__Task statement__. Exclude every picture and return the remaining entries below verbatim.

__Source information__.
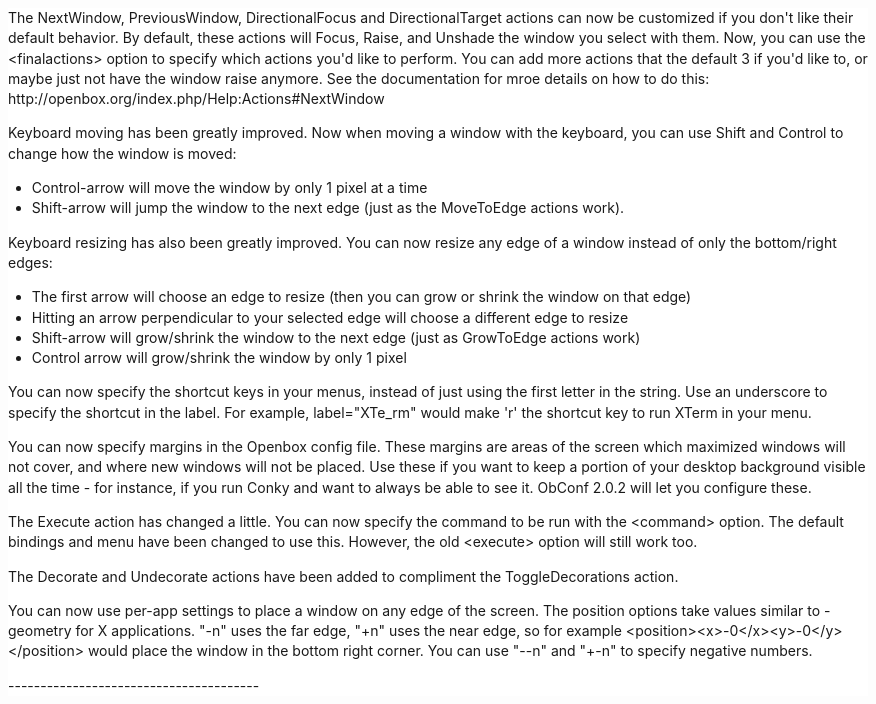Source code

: <p>The NextWindow, PreviousWindow, DirectionalFocus and DirectionalTarget actions can now be customized if you don't like their default behavior.  By default, these actions will Focus, Raise, and Unshade the window you select with them.  Now, you can use the &lt;finalactions&gt; option to specify which actions you'd like to perform.  You can add more actions that the default 3 if you'd like to, or maybe just not have the window raise anymore.  See the documentation for mroe details on how to do this: http://openbox.org/index.php/Help:Actions#NextWindow
</p>
  </p><p>
<p>Keyboard moving has been greatly improved.  Now when moving a window with the keyboard, you can use Shift and Control to change how the window is moved:
</p>
    <ul>
    <li>Control-arrow will move the window by only 1 pixel at a time
    </li>
    <li>Shift-arrow will jump the window to the next edge (just as the MoveToEdge actions work).
    </li>
    </ul>
  </p><p>
<p>Keyboard resizing has also been greatly improved.  You can now resize any edge of a window instead of only the bottom/right edges:
</p>
    <ul>
    <li>The first arrow will choose an edge to resize (then you can grow or shrink the window on that edge)
    </li>
    <li>Hitting an arrow perpendicular to your selected edge will choose a different edge to resize
    </li>
    <li>Shift-arrow will grow/shrink the window to the next edge (just as GrowToEdge actions work)
    </li>
    <li>Control arrow will grow/shrink the window by only 1 pixel
    </li>
    </ul>
  </p><p>
<p>You can now specify the shortcut keys in your menus, instead of just using the first letter in the string.  Use an underscore to specify the shortcut in the label.  For example, label="XTe_rm" would make 'r' the shortcut key to run XTerm in your menu.
</p>
  </p><p>
<p>You can now specify margins in the Openbox config file.  These margins are areas of the screen which maximized windows will not cover, and where new windows will not be placed.  Use these if you want to keep a portion of your desktop background visible all the time - for instance, if you run Conky and want to always be able to see it.  ObConf 2.0.2 will let you configure these.
</p>
  </p><p>
<p>The Execute action has changed a little.  You can now specify the command to be run with the &lt;command&gt; option.  The default bindings and menu have been changed to use this.  However, the old &lt;execute&gt; option will still work too.
</p>
  </p><p>
<p>The Decorate and Undecorate actions have been added to compliment the ToggleDecorations action.
</p>
  </p><p>
<p>You can now use per-app settings to place a window on any edge of the screen.  The position options take values similar to -geometry for X applications.  "-n" uses the far edge, "+n" uses the near edge, so for example &lt;position&gt;&lt;x&gt;-0&lt;/x&gt;&lt;y&gt;-0&lt;/y&gt;&lt;/position&gt; would place the window in the bottom right corner.  You can use "--n" and "+-n" to specify negative numbers.
</p>
  </p><p>
<p>---------------------------------------
</p>
  </p><p>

__Answer to this task__.
Source code

: <p>The NextWindow, PreviousWindow, DirectionalFocus and DirectionalTarget actions can now be customized if you don't like their default behavior.  By default, these actions will Focus, Raise, and Unshade the window you select with them.  Now, you can use the &lt;finalactions&gt; option to specify which actions you'd like to perform.  You can add more actions that the default 3 if you'd like to, or maybe just not have the window raise anymore.  See the documentation for mroe details on how to do this: http://openbox.org/index.php/Help:Actions#NextWindow
</p>
  </p><p>
<p>Keyboard moving has been greatly improved.  Now when moving a window with the keyboard, you can use Shift and Control to change how the window is moved:
</p>
    <ul>
    <li>Control-arrow will move the window by only 1 pixel at a time
    </li>
    <li>Shift-arrow will jump the window to the next edge (just as the MoveToEdge actions work).
    </li>
    </ul>
  </p><p>
<p>Keyboard resizing has also been greatly improved.  You can now resize any edge of a window instead of only the bottom/right edges:
</p>
    <ul>
    <li>The first arrow will choose an edge to resize (then you can grow or shrink the window on that edge)
    </li>
    <li>Hitting an arrow perpendicular to your selected edge will choose a different edge to resize
    </li>
    <li>Shift-arrow will grow/shrink the window to the next edge (just as GrowToEdge actions work)
    </li>
    <li>Control arrow will grow/shrink the window by only 1 pixel
    </li>
    </ul>
  </p><p>
<p>You can now specify the shortcut keys in your menus, instead of just using the first letter in the string.  Use an underscore to specify the shortcut in the label.  For example, label="XTe_rm" would make 'r' the shortcut key to run XTerm in your menu.
</p>
  </p><p>
<p>You can now specify margins in the Openbox config file.  These margins are areas of the screen which maximized windows will not cover, and where new windows will not be placed.  Use these if you want to keep a portion of your desktop background visible all the time - for instance, if you run Conky and want to always be able to see it.  ObConf 2.0.2 will let you configure these.
</p>
  </p><p>
<p>The Execute action has changed a little.  You can now specify the command to be run with the &lt;command&gt; option.  The default bindings and menu have been changed to use this.  However, the old &lt;execute&gt; option will still work too.
</p>
  </p><p>
<p>The Decorate and Undecorate actions have been added to compliment the ToggleDecorations action.
</p>
  </p><p>
<p>You can now use per-app settings to place a window on any edge of the screen.  The position options take values similar to -geometry for X applications.  "-n" uses the far edge, "+n" uses the near edge, so for example &lt;position&gt;&lt;x&gt;-0&lt;/x&gt;&lt;y&gt;-0&lt;/y&gt;&lt;/position&gt; would place the window in the bottom right corner.  You can use "--n" and "+-n" to specify negative numbers.
</p>
  </p><p>
<p>---------------------------------------
</p>
  </p><p>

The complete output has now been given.